Sometimes I think teaching a class is akin to working a jigsaw puzzle. In order to put together a jigsaw puzzle, you need to alternate between the details--all those hundreds of pieces of oddly shaped cardboard--and the picture on the box, which provides the overall design for how the pieces go together. As I've said, the individual pieces--the problems, the equations, the calculations--are important in their own right. They are the building blocks of the lessons we teach. But there is a danger that the details can be so delightful in and of themselves, that the larger picture, the "why are we doing this" somehow gets lost. Observing MIT classes, I've sometimes felt as if I were watching a movie in which the director begins with a fabulous panoramic view--perhaps of the skyline of New York or windswept rocks overlooking a vast expanse of ocean--and then gives the audience nothing for the next two hours but close-ups of the leading man's nose. Without the long shot, without some context much is lost.

The good news is that this is a simple problem to remedy. Every once in a while (maybe every 15 minutes), all you need do is pull back the lens and survey the territory. It isn't enough to simply announce the topic at the beginning of class; students, like most of us, have short attention spans. Research into the information processing capabilities of members of an audience shows that attention is greatest at the beginning and end of a presentation with a substantial dip in the middle. (One study found that students' attention begins to wane after ten minutes!) So continually remind your students why you're solving the equation, what the problem exemplifies, how the calculation furthers an understanding of the topic at hand.

Transitional statements help, too.

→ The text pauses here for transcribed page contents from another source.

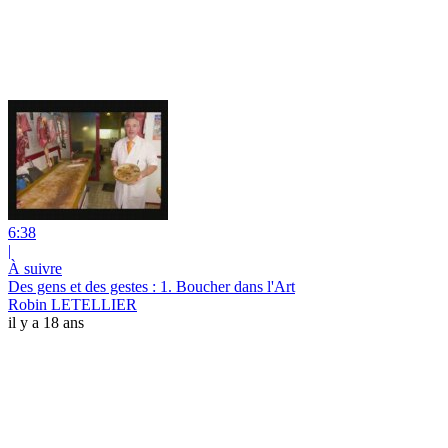
6:38
|
À suivre
Des gens et des gestes : 1. Boucher dans l'Art
Robin LETELLIER
il y a 18 ans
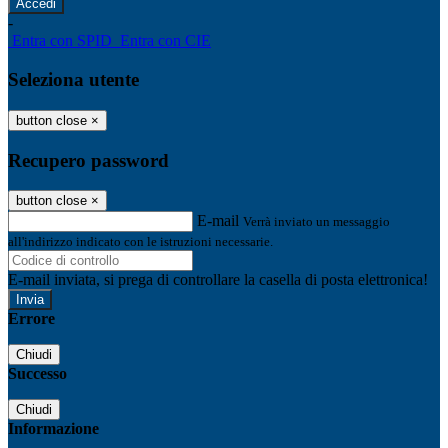
-
Entra con SPID
Entra con CIE
Seleziona utente
button close
×
Recupero password
button close
×
E-mail
Verrà inviato un messaggio
all'indirizzo indicato con le istruzioni necessarie.
E-mail inviata, si prega di controllare la casella di posta elettronica!
Errore
Chiudi
Successo
Chiudi
Informazione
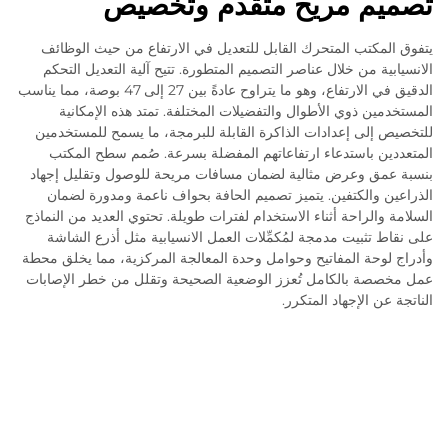
تصميم مريح متقدم وتخصيص
يتفوق المكتب المتحرك القابل للتعديل في الارتفاع من حيث الوظائف
الانسيابية من خلال عناصر التصميم المتطورة. تتيح آلية التعديل التحكم
الدقيق في الارتفاع، وهو ما يتراوح عادةً بين 27 إلى 47 بوصة، مما يناسب
المستخدمين ذوي الأطوال والتفضيلات المختلفة. تمتد هذه الإمكانية
للتخصيص إلى إعدادات الذاكرة القابلة للبرمجة، ما يسمح للمستخدمين
المتعددين باستدعاء ارتفاعاتهم المفضلة بسرعة. صُمم سطح المكتب
بنسبة عمق وعرض مثالية لضمان مسافات مريحة للوصول وتقليل إجهاد
الذراعين والكتفين. يتميز تصميم الحافة بحواف ناعمة ومدورة لضمان
السلامة والراحة أثناء الاستخدام لفترات طويلة. تحتوي العديد من النماذج
على نقاط تثبيت مدمجة لمُكمِّلات العمل الانسيابية مثل أذرع الشاشة
وأدراج لوحة المفاتيح وحوامل وحدة المعالجة المركزية، مما يخلق محطة
عمل مخصصة بالكامل تُعزز الوضعية الصحيحة وتقلل من خطر الإصابات
الناتجة عن الإجهاد المتكرر.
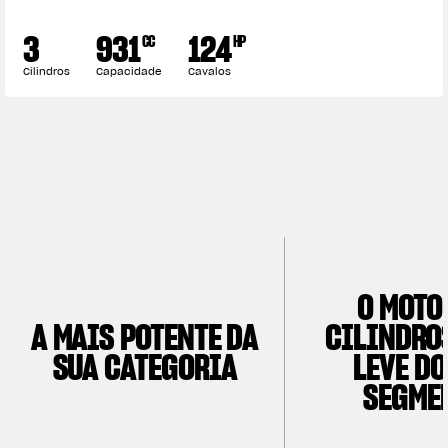
VESTUÁRIO
3
931
124
CC
HP
Nós corremos. Nós usamos
Cilindros
Capacidade
Cavalos
O MOTO
A MAIS POTENTE DA
CILINDRO
SUA CATEGORIA
LEVE DO
SEGME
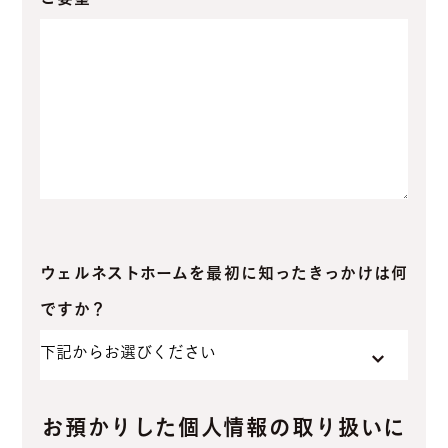
ご要望
ウェルネストホームを最初に知ったきっかけは何
ですか？
お預かりした個人情報の取り扱いに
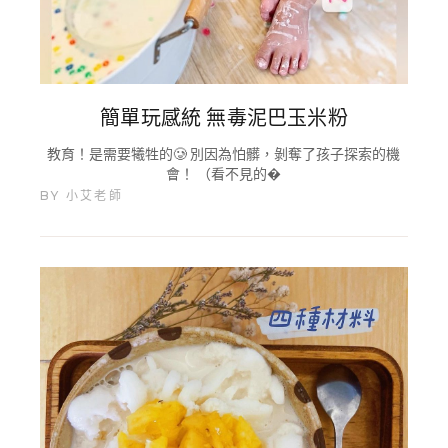
簡單玩感統 無毒泥巴玉米粉
教育！是需要犧牲的🥲 別因為怕髒，剝奪了孩子探索的機
會！ （看不見的�
BY
小艾老師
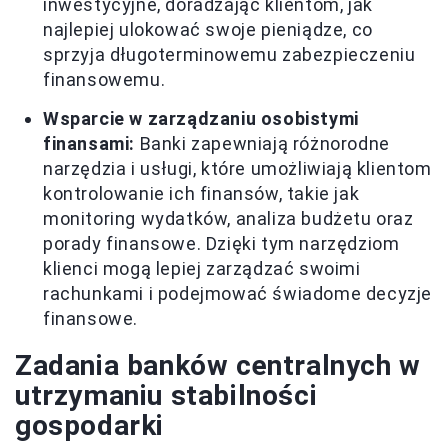
inwestycyjne, doradzając klientom, jak
najlepiej ulokować swoje pieniądze, co
sprzyja długoterminowemu zabezpieczeniu
finansowemu.
Wsparcie w zarządzaniu osobistymi
finansami:
Banki zapewniają różnorodne
narzędzia i usługi, które umożliwiają klientom
kontrolowanie ich finansów, takie jak
monitoring wydatków, analiza budżetu oraz
porady finansowe. Dzięki tym narzędziom
klienci mogą lepiej zarządzać swoimi
rachunkami i podejmować świadome decyzje
finansowe.
Zadania banków centralnych w
utrzymaniu stabilności
gospodarki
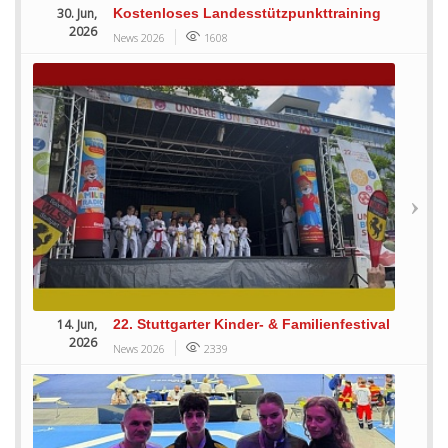
30. Jun,
Kostenloses Landesstützpunkttraining
2026
News 2026
1608
14. Jun,
22. Stuttgarter Kinder- & Familienfestival
2026
News 2026
2339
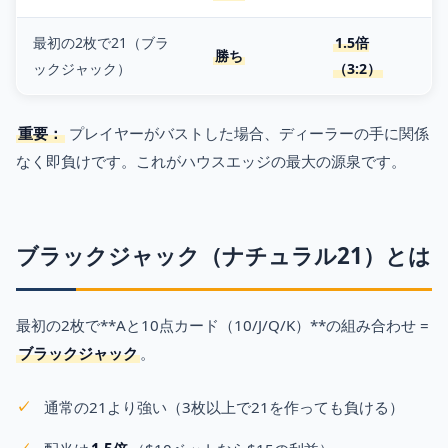
最初の2枚で21（ブラ
1.5倍
勝ち
ックジャック）
（3:2）
重要：
プレイヤーがバストした場合、ディーラーの手に関係
なく即負けです。これがハウスエッジの最大の源泉です。
ブラックジャック（ナチュラル21）とは
最初の2枚で**Aと10点カード（10/J/Q/K）**の組み合わせ =
ブラックジャック
。
通常の21より強い（3枚以上で21を作っても負ける）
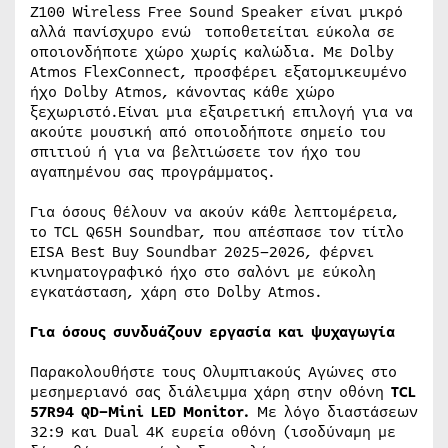
Z100 Wireless Free Sound Speaker είναι μικρό
αλλά πανίσχυρο ενώ τοποθετείται εύκολα σε
οποιονδήποτε χώρο χωρίς καλώδια. Με Dolby
Atmos FlexConnect, προσφέρει εξατομικευμένο
ήχο Dolby Atmos, κάνοντας κάθε χώρο
ξεχωριστό.Είναι μια εξαιρετική επιλογή για να
ακούτε μουσική από οποιοδήποτε σημείο του
σπιτιού ή για να βελτιώσετε τον ήχο του
αγαπημένου σας προγράμματος.
Για όσους θέλουν να ακούν κάθε λεπτομέρεια,
το TCL Q65H Soundbar, που απέσπασε τον τίτλο
EISA Best Buy Soundbar 2025–2026, φέρνει
κινηματογραφικό ήχο στο σαλόνι με εύκολη
εγκατάσταση, χάρη στο Dolby Atmos.
Για όσους συνδυάζουν εργασία και ψυχαγωγία
Παρακολουθήστε τους Ολυμπιακούς Αγώνες στο
μεσημεριανό σας διάλειμμα χάρη στην οθόνη
TCL
57
R
94
QD
–
Mini
LED
Monitor
.
Με λόγο διαστάσεων
32:9 και Dual 4K ευρεία οθόνη (ισοδύναμη με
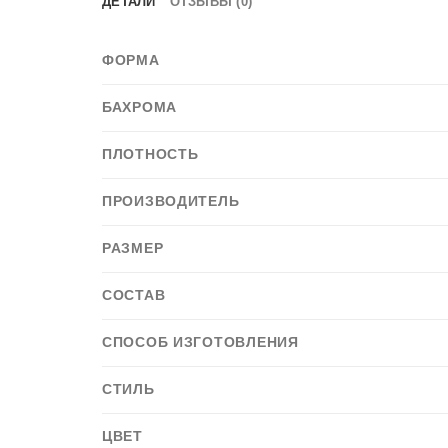
ДЕТАЛИ
ОТЗЫВЫ (0)
ФОРМА
БАХРОМА
ПЛОТНОСТЬ
ПРОИЗВОДИТЕЛЬ
РАЗМЕР
СОСТАВ
СПОСОБ ИЗГОТОВЛЕНИЯ
СТИЛЬ
ЦВЕТ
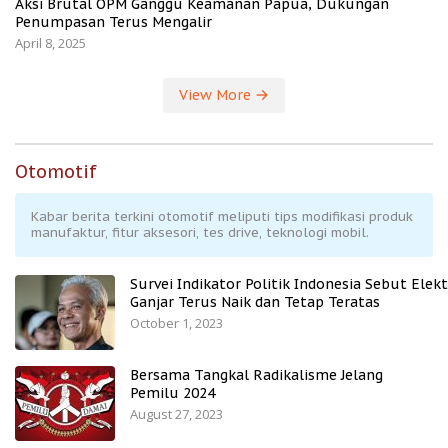
Aksi Brutal OPM Ganggu Keamanan Papua, Dukungan
Penumpasan Terus Mengalir
April 8, 2025
View More
Otomotif
Kabar berita terkini otomotif meliputi tips modifikasi produk
manufaktur, fitur aksesori, tes drive, teknologi mobil.
Survei Indikator Politik Indonesia Sebut Elekt
Ganjar Terus Naik dan Tetap Teratas
October 1, 2023
Bersama Tangkal Radikalisme Jelang
Pemilu 2024
August 27, 2023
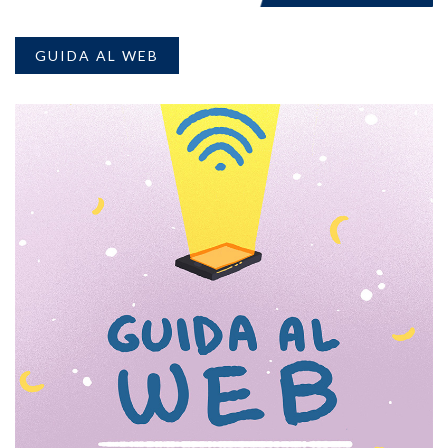
GUIDA AL WEB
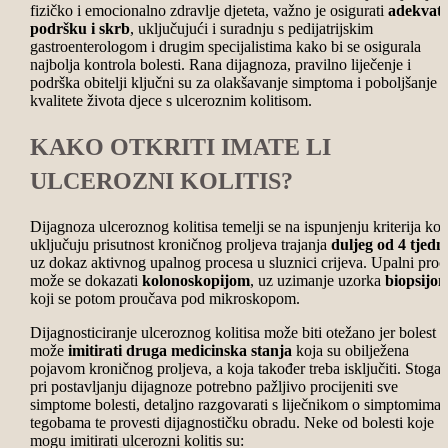
fizičko i emocionalno zdravlje djeteta, važno je osigurati
adekvat
podršku i skrb
, uključujući i suradnju s pedijatrijskim
gastroenterologom i drugim specijalistima kako bi se osigurala
najbolja kontrola bolesti. Rana dijagnoza, pravilno liječenje i
podrška obitelji ključni su za olakšavanje simptoma i poboljšanje
kvalitete života djece s ulceroznim kolitisom.
KAKO OTKRITI IMATE LI
ULCEROZNI KOLITIS?
Dijagnoza ulceroznog kolitisa temelji se na ispunjenju kriterija koj
uključuju prisutnost kroničnog proljeva trajanja
duljeg od 4 tjedn
uz dokaz aktivnog upalnog procesa u sluznici crijeva. Upalni proc
može se dokazati
kolonoskopijom
, uz uzimanje uzorka
biopsijo
koji se potom proučava pod mikroskopom.
Dijagnosticiranje ulceroznog kolitisa može biti otežano jer bolest
može
imitirati druga medicinska stanja
koja su obilježena
pojavom kroničnog proljeva, a koja također treba isključiti. Stoga 
pri postavljanju dijagnoze potrebno pažljivo procijeniti sve
simptome bolesti, detaljno razgovarati s liječnikom o simptomima 
tegobama te provesti dijagnostičku obradu. Neke od bolesti koje
mogu imitirati ulcerozni kolitis su:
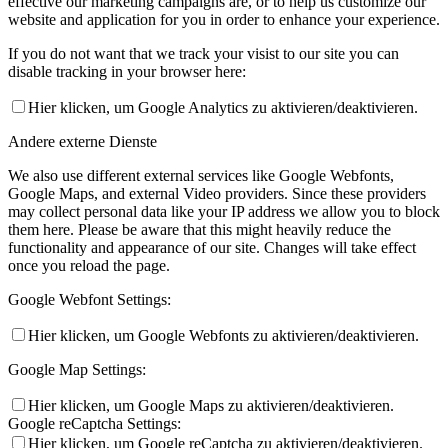
effective our marketing campaigns are, or to help us customize our
website and application for you in order to enhance your experience.
If you do not want that we track your visist to our site you can
disable tracking in your browser here:
Hier klicken, um Google Analytics zu aktivieren/deaktivieren.
Andere externe Dienste
We also use different external services like Google Webfonts,
Google Maps, and external Video providers. Since these providers
may collect personal data like your IP address we allow you to block
them here. Please be aware that this might heavily reduce the
functionality and appearance of our site. Changes will take effect
once you reload the page.
Google Webfont Settings:
Hier klicken, um Google Webfonts zu aktivieren/deaktivieren.
Google Map Settings:
Hier klicken, um Google Maps zu aktivieren/deaktivieren.
Google reCaptcha Settings:
Hier klicken, um Google reCaptcha zu aktivieren/deaktivieren.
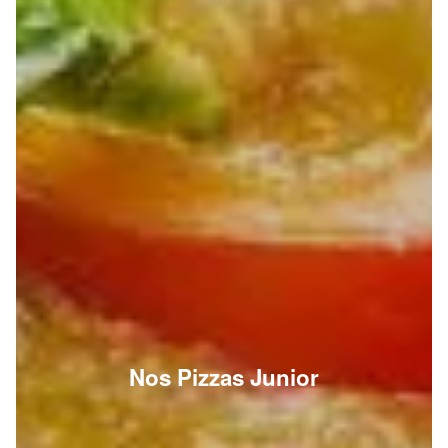
Nos Pizzas Junior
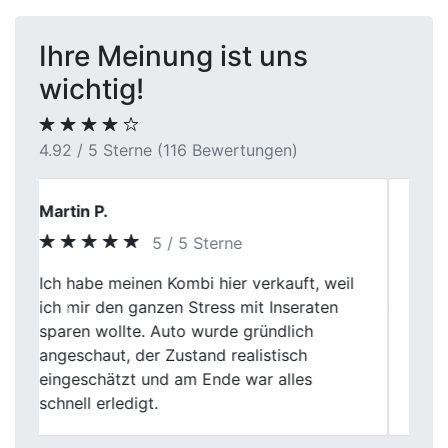
Ihre Meinung ist uns
wichtig!
4.92 / 5 Sterne (116 Bewertungen)
Lena Schulz
5 / 5 Sterne
Der Autoankauf bei First Car Center in
Hamm war für mich die beste
Previous
Next
Entscheidung. Die Mitarbeiter waren
freundlich und die Bewertung meines
Wagens war fair. Die Abwicklung war
unkompliziert und schnell.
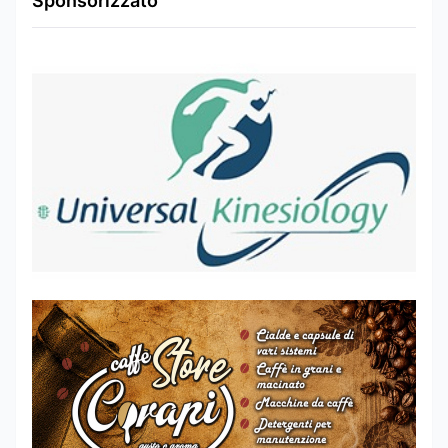
Sponsorizzato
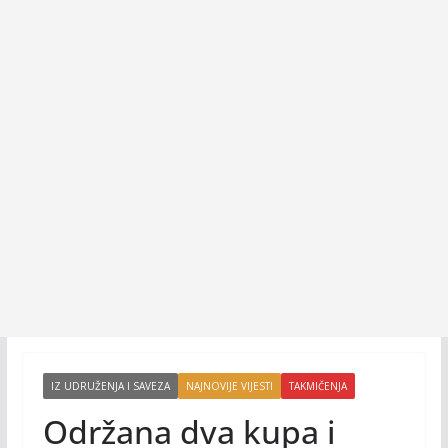
IZ UDRUŽENJA I SAVEZA
NAJNOVIJE VIJESTI
TAKMIČENJA
Održana dva kupa i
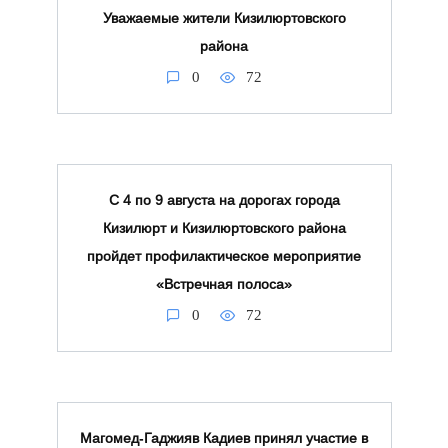
Уважаемые жители Кизилюртовского
района
0
72
С 4 по 9 августа на дорогах города
Кизилюрт и Кизилюртовского района
пройдет профилактическое мероприятие
«Встречная полоса»
0
72
Магомед‑Гаджияв Кадиев принял участие в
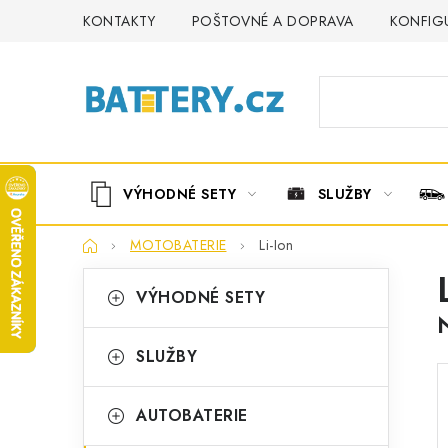
Přejít
KONTAKTY
POŠTOVNÉ A DOPRAVA
KONFIG
na
obsah
VÝHODNÉ SETY
SLUŽBY
Domů
MOTOBATERIE
Li-Ion
P
K
Přeskočit
VÝHODNÉ SETY
kategorie
a
o
t
s
SLUŽBY
e
t
g
AUTOBATERIE
r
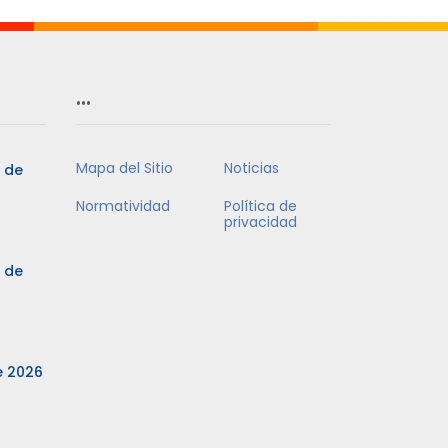
…
Mapa del Sitio
Noticias
3 de
Normatividad
Política de
privacidad
3 de
e 2026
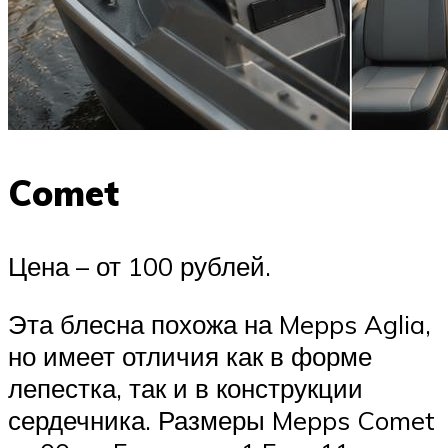
Comet
Цена – от 100 рублей.
Эта блесна похожа на Mepps Aglia,
но имеет отличия как в форме
лепестка, так и в конструкции
сердечника. Размеры Mepps Comet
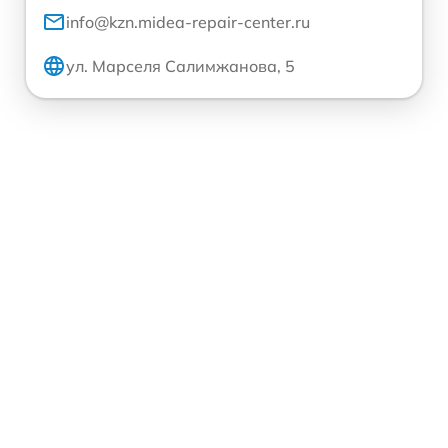
info@kzn.midea-repair-center.ru
ул. Марселя Салимжанова, 5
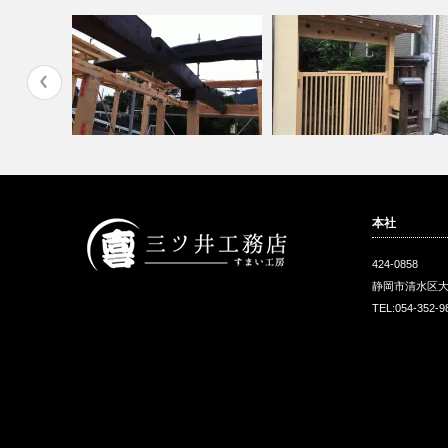
本社
424-0858
静岡市清水区大
TEL:054-352-9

How does subpoint A relate to the theme of the day's lesson? How does subpoint B relate to subpoint A? Does one idea further the next, or is it a contrast? Is subpoint C a consequence of subpoint A and B? Why did you need to talk about A and B before you presented C, anyhow? Provide clear, explicit signposts along the way reminding students where you started, where you are in the process at a particular point in time, and where you expect to end up.

What all this means, of course, is that you need a unifying thread that will weave itself throughout the class. Patrick Winston, in a handout entitled "Lecturing Heuristics," which accompanies his not to be missed IAP presentation, "How to Speak," writes of the "central, exciting question" that forms the basis of any good lecture. The faculty member mentioned at the beginning of this column talks of the need to identify and articulate the "important problem" that must motivate every class period. The question that students need answered for them is, "Why are we learning what we are learning?" What is the key viewpoint, the fundamental insight that propels the rest of the day's material? What does the picture on the box look like, anyway? Studies on what makes lectures successful identify two basic components: a simple organizational plan and a number of germane examples. Both elements are necessary for the effectiveness of the lecture will be weakened if either is missing.

As I've observed classes here over the past year, I have been extraordinarily impressed at the ability of those I've watched to manipulate the symbols that build the examples, the problems, and the proofs. Sometimes I feel as if I am being treated to amazing feats of underwater endurance; as the instructor fills the board from one end to the other, it is as if I'm watching a swimmer glide effortlessly lap after lap on a single breath. But it is important to come up for air regularly, to look around, to check where you've been and where you're headed. I would like to suggest that that is good pedagogy because it helps students figure out how the pieces come together not only so they can duplicate the picture on the box, but ultimately so they will have the confidence to create their own.